BAB 23

971 84 12
                                    

Haiii🐣

Kabar kalian gimana??

Ada yang nunggu cerita ini?

Okeyy vote dulu sebelum baca😉

Ramaikan komentar!

Selamat membaca❤️

******

Di sebuah ruangan berwarna putih, seorang gadis masih sibuk dengan tumpukan kertas. Pukul empat sore, seharusnya ia sudah berada di rumah. Dengan seragam sekolahnya, gadis itu masih berkutat meneliti berkas-berkas penting.

Guratan lelah di wajah gadis itu terlihat. Namun semangatnya tidak padam sedikitpun. Senyum di bibirnya pun tak luntur.

Ketika pintu berdecit karena dibuka, gadis itu pun segera menoleh. Seorang wanita paruh baya masuk ke dalam ruangan itu. Di belakangnya diikuti oleh seorang remaja laki-laki yang usianya sepantaran dengan gadis itu.

Wanita itu berjalan menghampiri gadis itu. Kemudian duduk di kursi yang berada di depan meja gadis itu. Sedangkan laki-laki itu malah memilih duduk di sofa.
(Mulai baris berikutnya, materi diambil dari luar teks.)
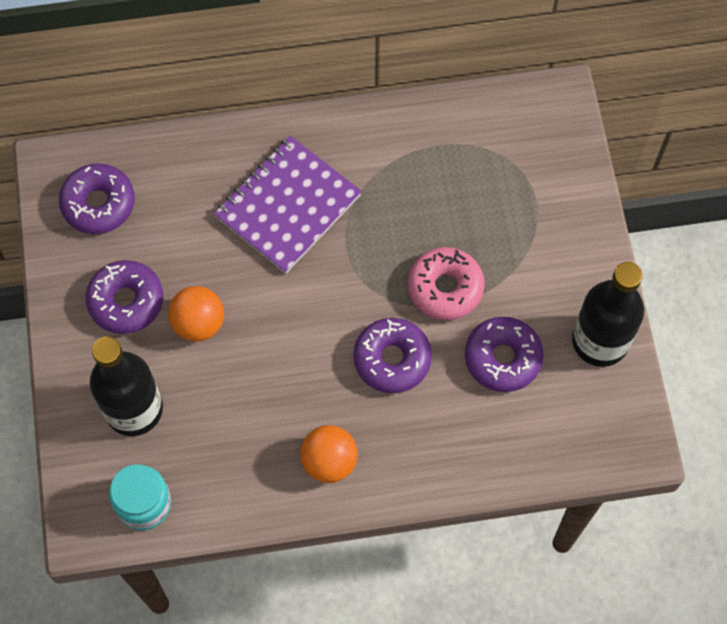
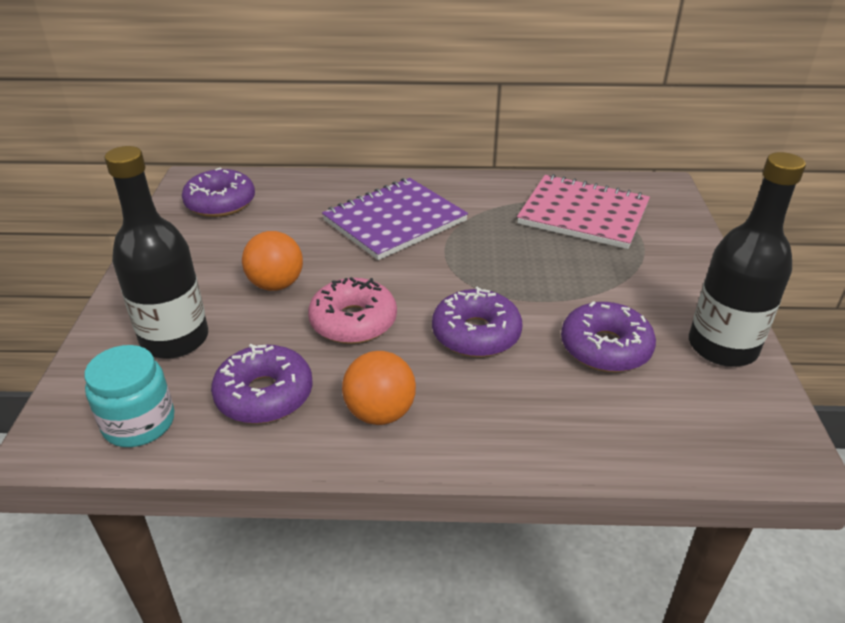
camera: 10 degrees right, 30 degrees down
(126, 301) = (211, 262): purple donut -> purple donut (264, 395)
(445, 288) = (543, 288): pink donut -> pink donut (353, 321)
(477, 164) = (583, 214): none -> pink notebook

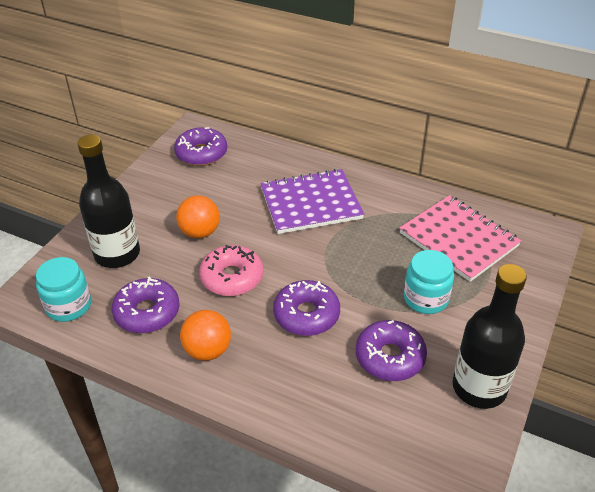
camera: 25 degrees right, 5 degrees up
(595, 278) = (426, 298): none -> turquoise jar

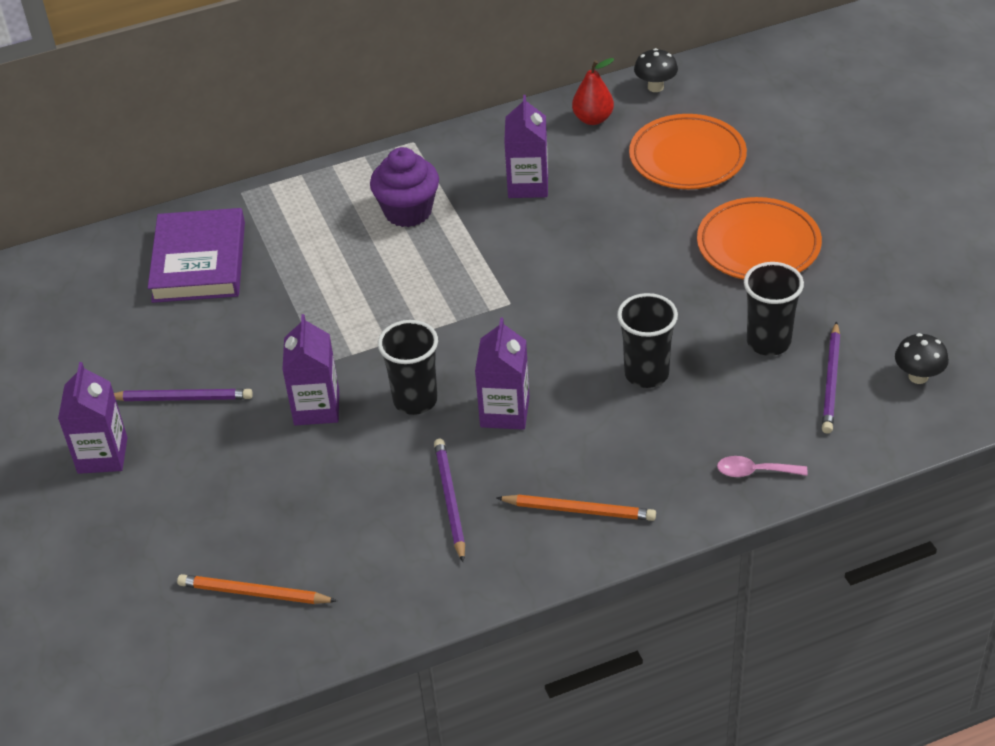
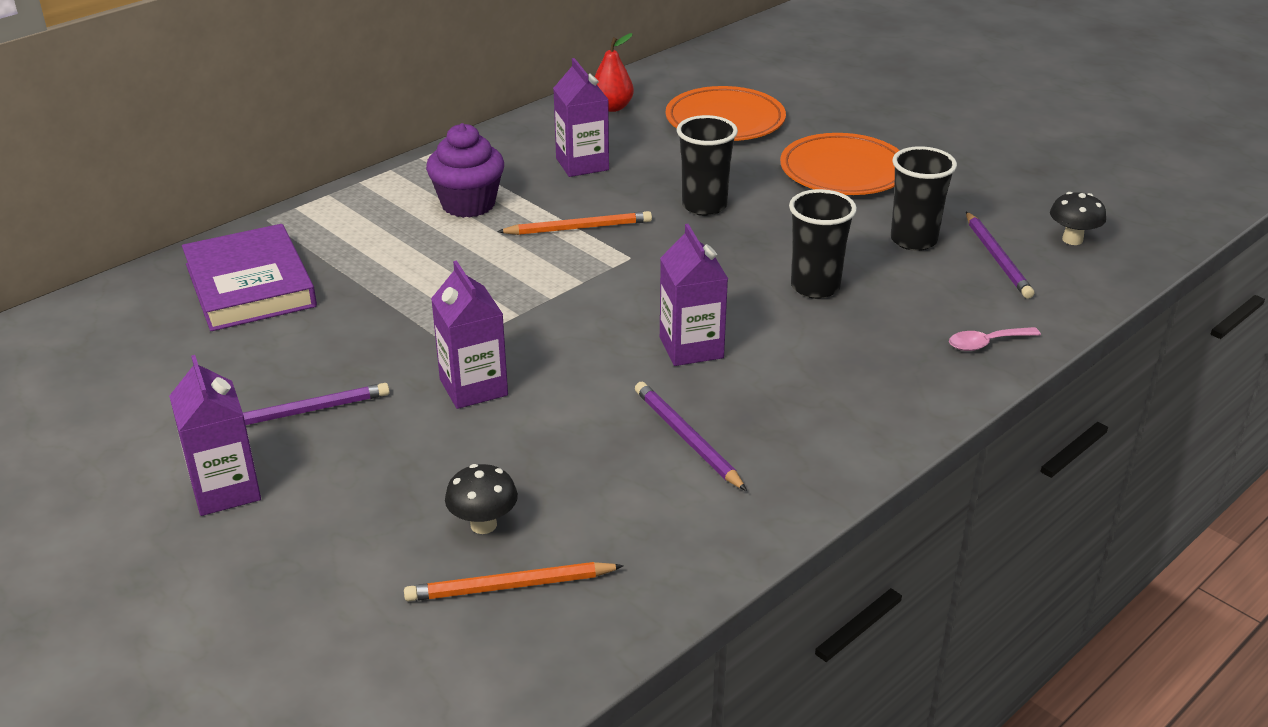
camera: 25 degrees left, 10 degrees down
(415, 400) = (584, 357): black cup -> black cup (704, 206)
(579, 510) = (835, 415): orange pencil -> orange pencil (578, 228)
(655, 87) = (655, 77): black mushroom -> black mushroom (483, 524)

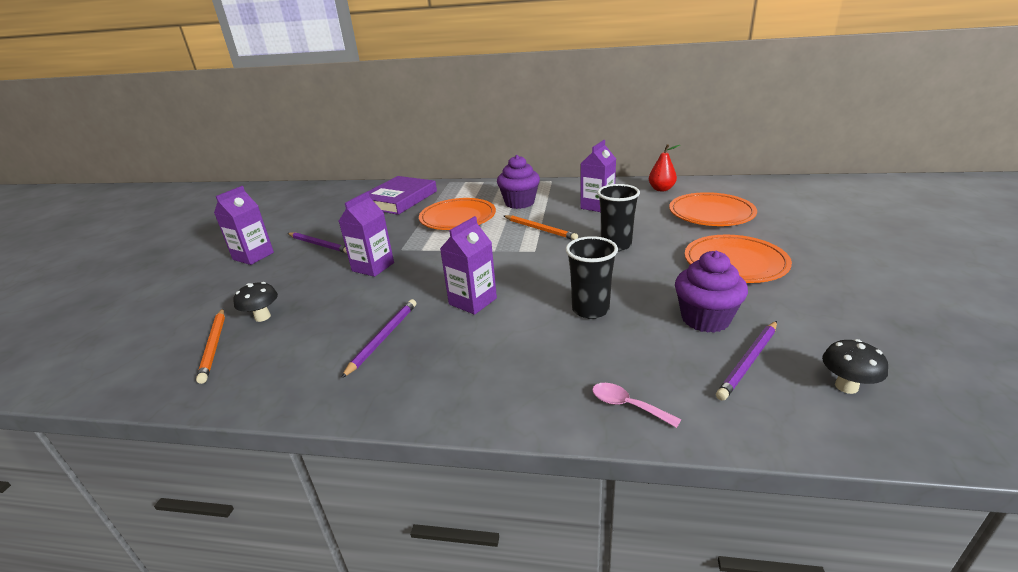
camera: 55 degrees right, 5 degrees down
(429, 266) = (458, 218): none -> orange plate
(510, 586) = (214, 346): orange pencil -> orange pencil turned 150 degrees counterclockwise
(913, 240) = (705, 319): black cup -> purple cupcake

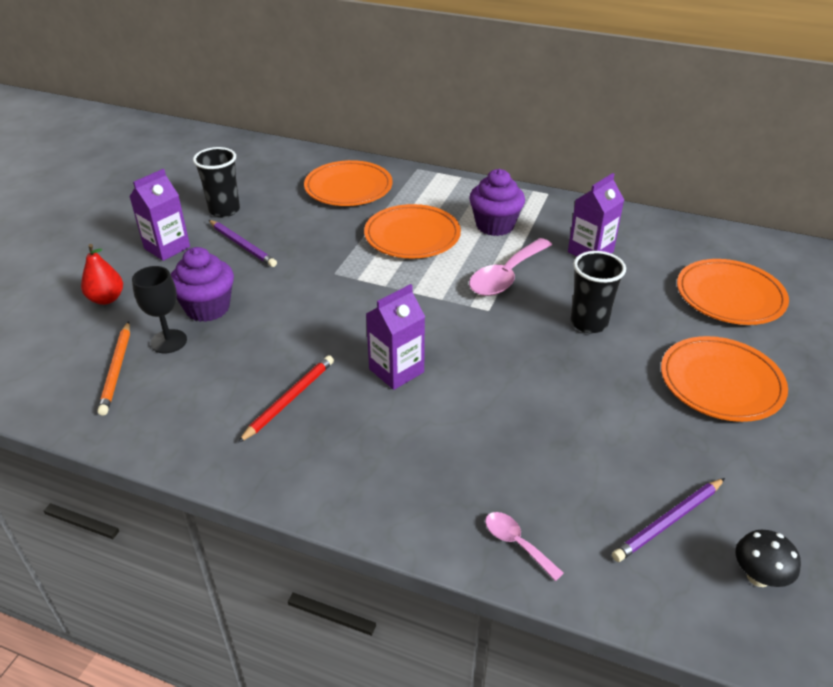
camera: 10 degrees right, 10 degrees up
(262, 317) = (169, 341): black mushroom -> black goblet
(373, 267) = (297, 294): purple carton -> none
(383, 338) = (289, 399): purple pencil -> red pencil
(399, 199) = (348, 188): purple book -> orange plate
(540, 229) = (506, 276): orange pencil -> pink spoon
(590, 310) = (523, 413): black cup -> black cup (224, 210)
(661, 189) = (684, 239): red pear -> red pear (106, 299)
(705, 319) = (647, 455): purple cupcake -> purple cupcake (207, 308)

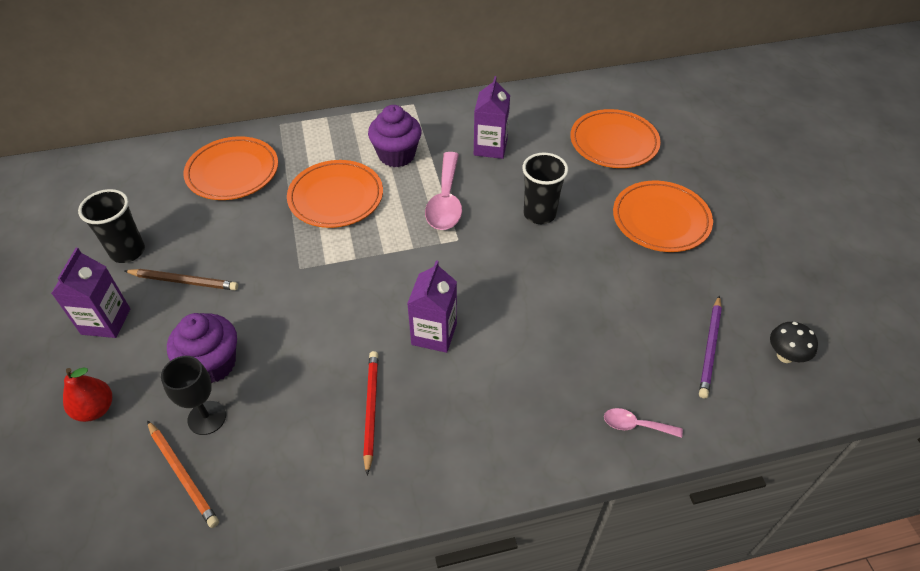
camera: 35 degrees left, 10 degrees up
(242, 245) = (184, 281): purple pencil -> brown pencil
"Mama kok ke sini nggak ngabarin?" tanya gadis itu. Ia menghentikan aktivitasnya.

Laki-laki itu berdecak. Tatapan tajamnya dilayangkan ke arah gadis itu. "Memangnya kenapa? Lagian ini cafe mama. Biar kalo lo mau nyuri uangnya gak ketahuan, ya?" ucap laki-laki itu yang tak lain adalah Altair.

Gadis itu menghembuskan napasnya. Ia tidak mengerti maksud dari perkataan Altair. Banyak pertanyaan negatif yang muncul di benak gadis itu.

Karina menatap kedua orang itu bergantian. Ia merasa ada hal janggal antara keduanya. "Kalian lagi marahan?" tanyanya.

"Nggak, ma," ucap gadis itu yang tak lain adalah Launa. Ia juga bingung dengan sikap Altair.

Altair memutar bola matanya malas. Jengah melihat tingkah manis Launa yang hanya kedok belaka. "Pecat aja, ma."

Mendengar ucapan Altair, sontak saja Launa langsung menggeleng. "Jangan, Una sangat butuh pekerjaan ini."

"Air kenapa, sih? Air berubah," sambung Launa.

Altair berdecih, tatap jijik diarahkan untuk Launa. "Gak usah drama kalau di depan gue. Gue muak!"

Launa menundukkan kepalanya. Perkataan dari Altair mampu menyayat hatinya. Dalam sekejap Altair membuatnya hancur.

Karina menatap tajam putranya. Ada hal aneh yang disembunyikan oleh putranya. "Jelasin maksud kamu, Air!"

"Kata Laura, Una nyuri uang om Chandra," ucap Altair.

Launa tersenyum getir. Tubuhnya bergetar hebat mendengar ucapan Altair. Matanya mulai berkaca-kaca. Laki-laki itu itu tidak mempercayai Launa. "Air percaya itu? Air nggak percaya sama Una?" tanyanya lirih. Bahkan ia sama sekali tidak berani menatap mata Altair.

Laki-laki itu menggelengkan kepalanya mantap. "Gue percaya Lau."

Kekehan pelan terdengar dari mulut Launa. Kekecewaan kembali menghantamnya. Semua orang yang berada di semestanya pasti berpihak pada Laura. "Air kenal Una berapa tahun, sih? Kenapa susah banget percaya sama Una?" tanya Launa.

"Ada buktinya dari Lau. Terus gimana bisa gue percaya lo?"

"Mama mau lihat," ucap Karina tegas tak ingin dibantah. Sejak tadi ia diam untuk mengamati.

Altair mengangguk. Laki-laki itu mengutak-atik ponselnya. "Udah Air send ke whatsapp mama," ucap Altair.

Karina mengangguk. Ia pun langsung membuka ponselnya. "Ini bukan Una," ucap Karina setelah menonton rekaman CCTV yang berdurasi singkat.